Upon receiving a new link via the Atom feed, consumers could then content-type negotiate what they wanted to receive. Most clients just needed summary information and could use vnd.bank.com.security_summary+json. Others who needed the detailed view could use vnd.bank.com.security_detail+json. On top of this, tickets were no longer required in order to get access to the information. The security metadata was not secured information, and so URIs containing the information could be published. You could get per security, per market, or all changes via Atom feeds. If you needed information on a new staging server, you could just point to the URI that matches what you need and you were off.

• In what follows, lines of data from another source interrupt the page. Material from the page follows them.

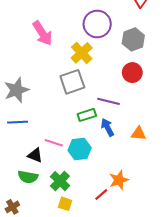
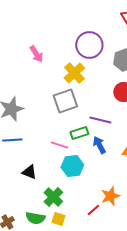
pink arrow: (42, 33) -> (36, 54), size x0.7
pink line: (54, 143) -> (59, 145), moved
green semicircle: (28, 177) -> (35, 218), moved

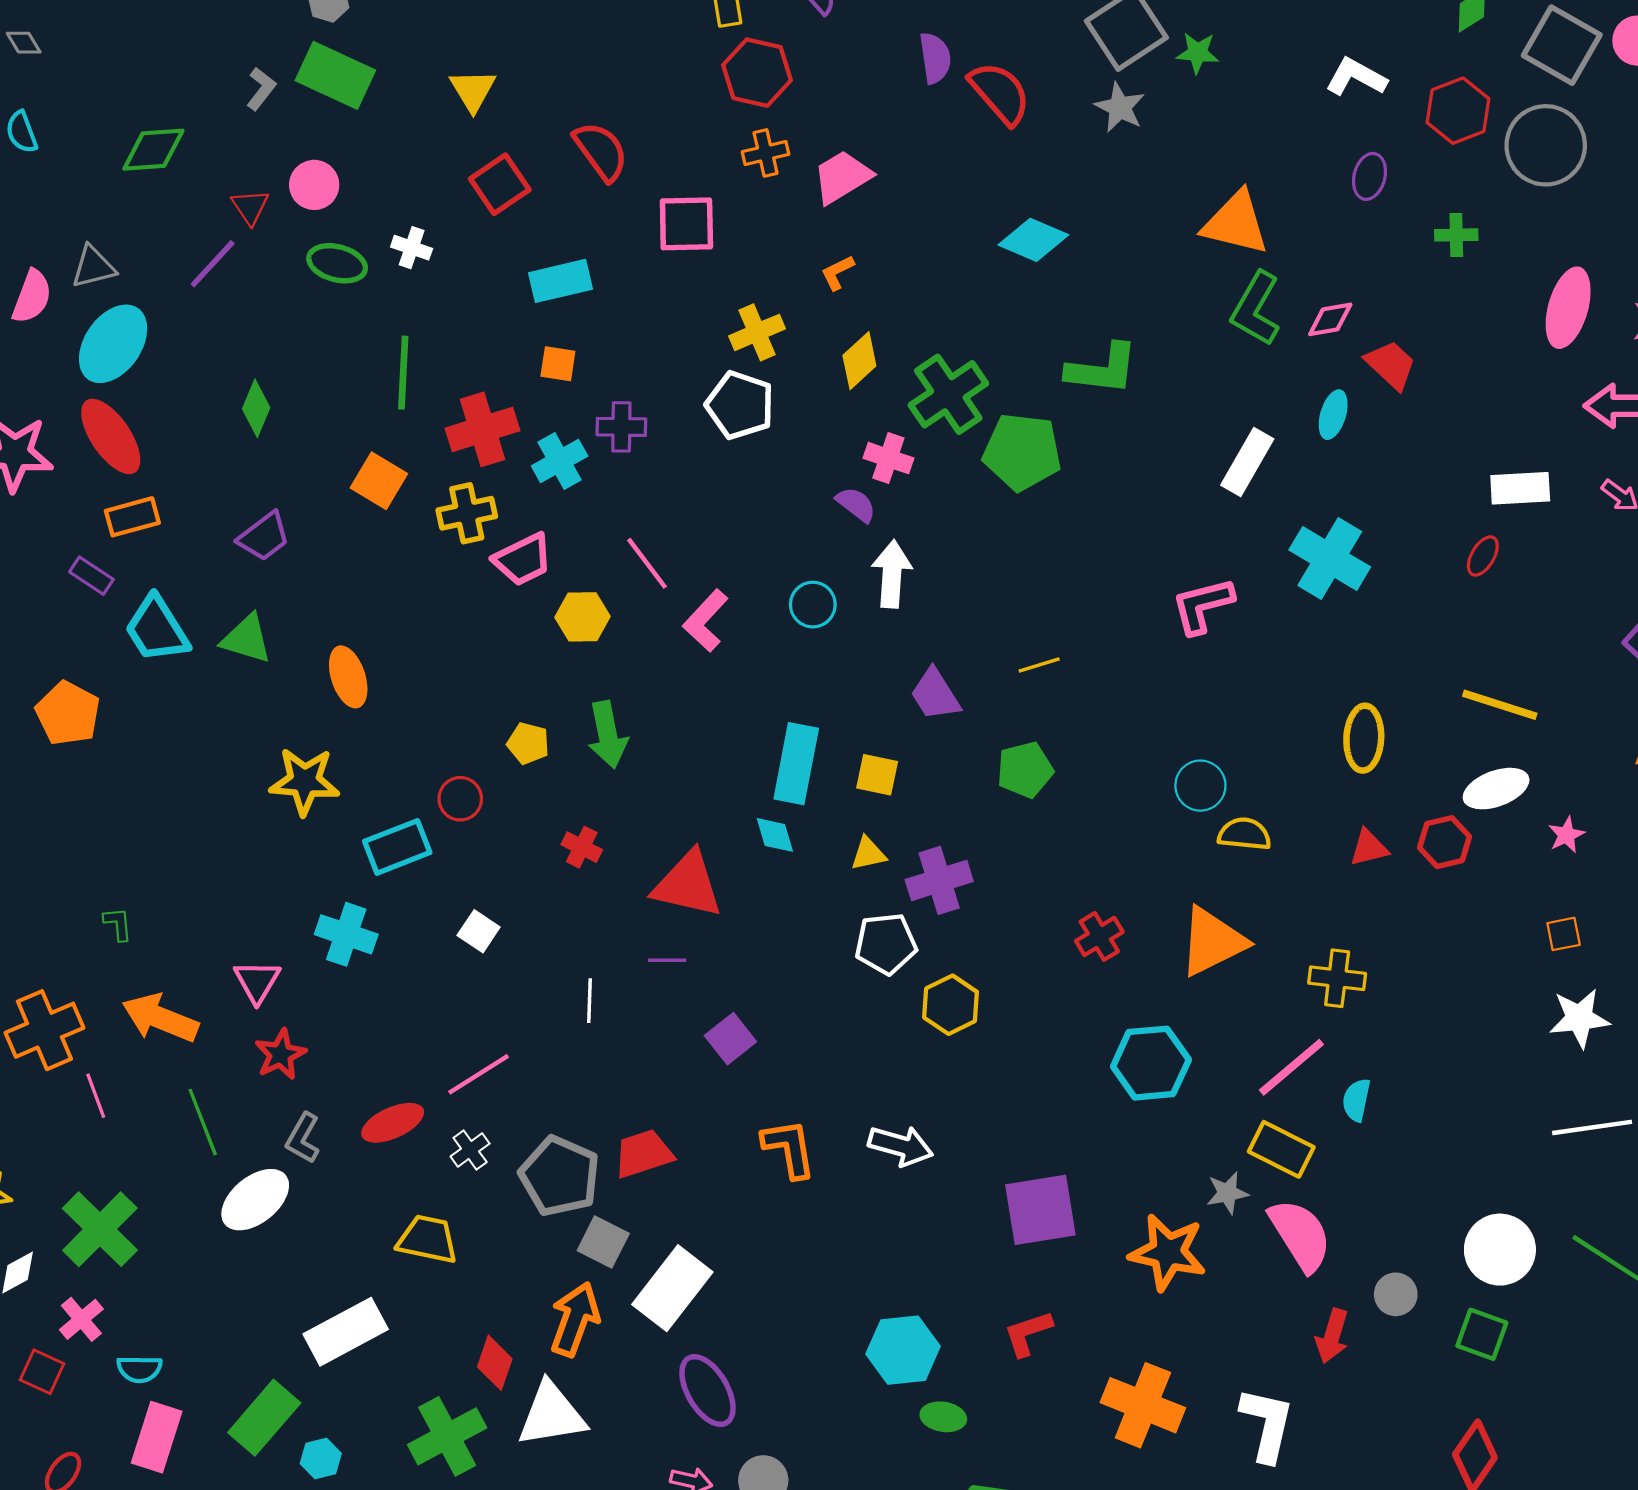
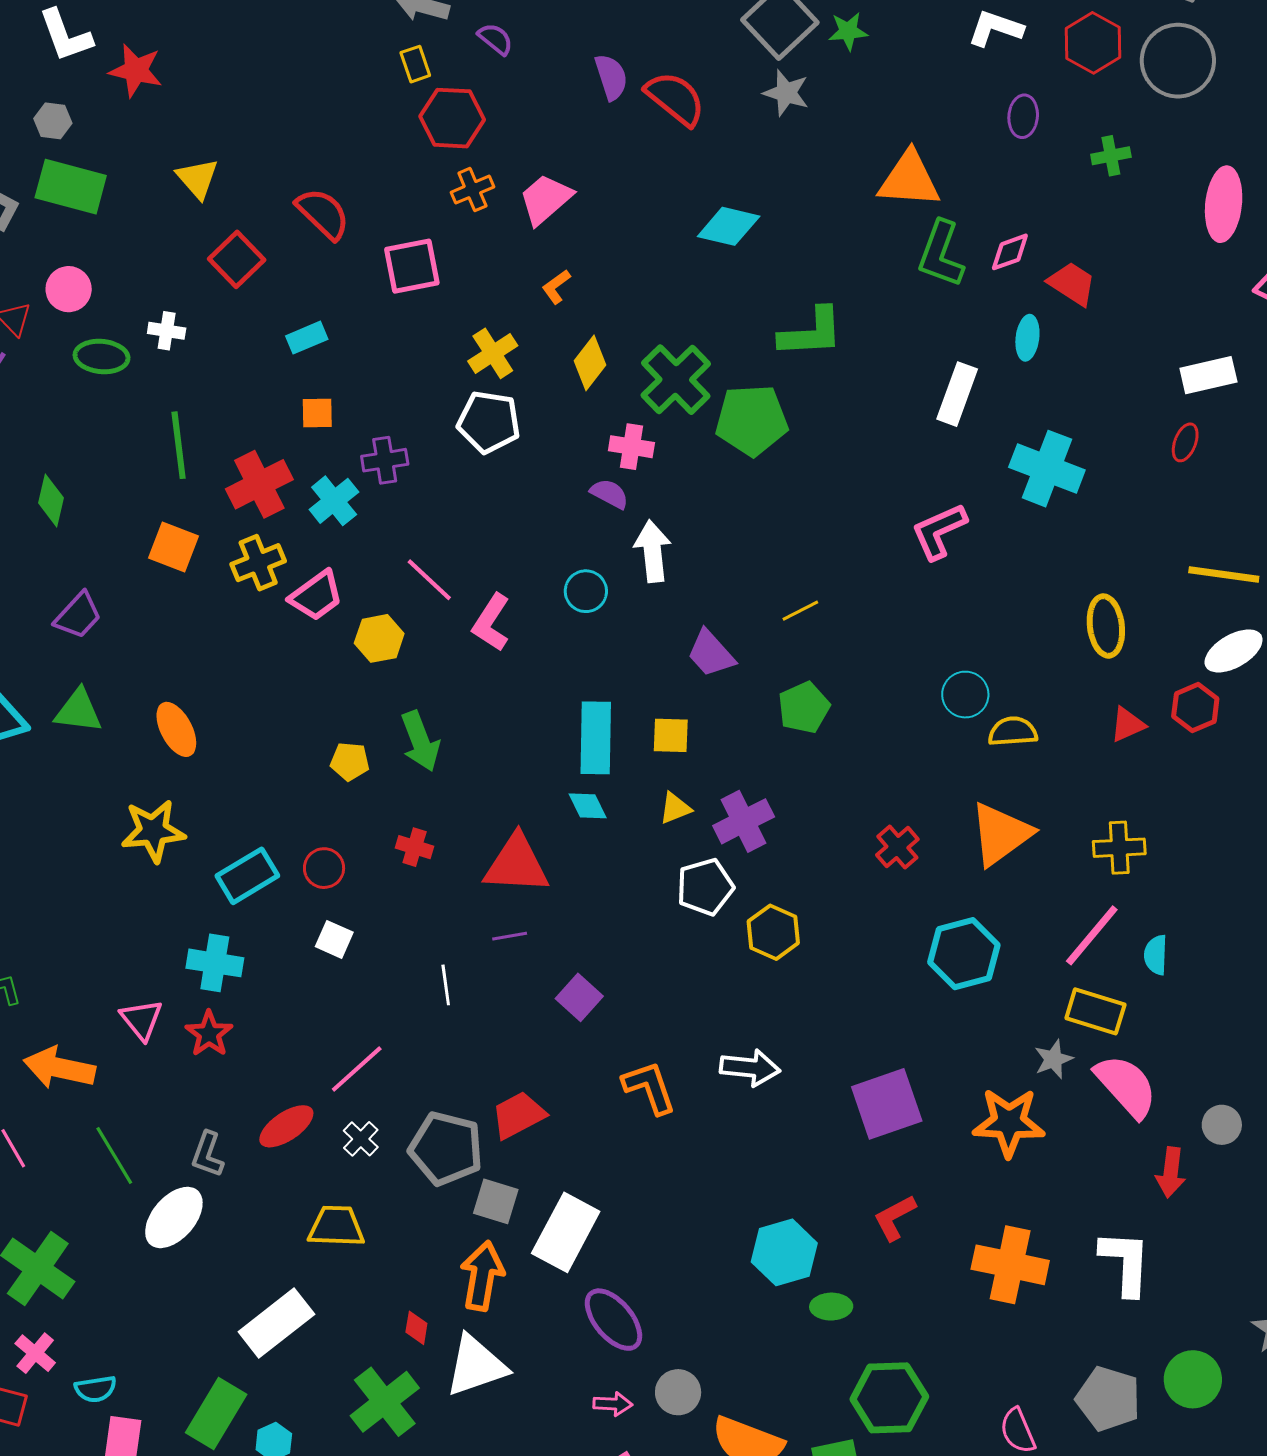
cyan rectangle: (560, 281) -> (307, 338), size x0.7
red circle: (460, 799) -> (324, 868), moved
red star: (280, 1054) -> (209, 1034), moved
red diamond: (495, 1363) -> (416, 1328), size x0.7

Where this method really shines, though, is when a change eventually happens. The United States government, for example, might decide to track new terrorism information. Very few systems will actually care about this, but some may. By introducing a new vnd.bank.com.security_detail_2+json, the systems that need access to this information can be updated while all of the other systems will continue working with the first version of the security detail without needing an update.

While this pattern is not directly related to versioning of Event Sourced systems, it is a useful application of the same pattern. It is also another style of integration for Event Sourced systems where structure is used instead of shipping events. It is a good tool to have in your toolbox.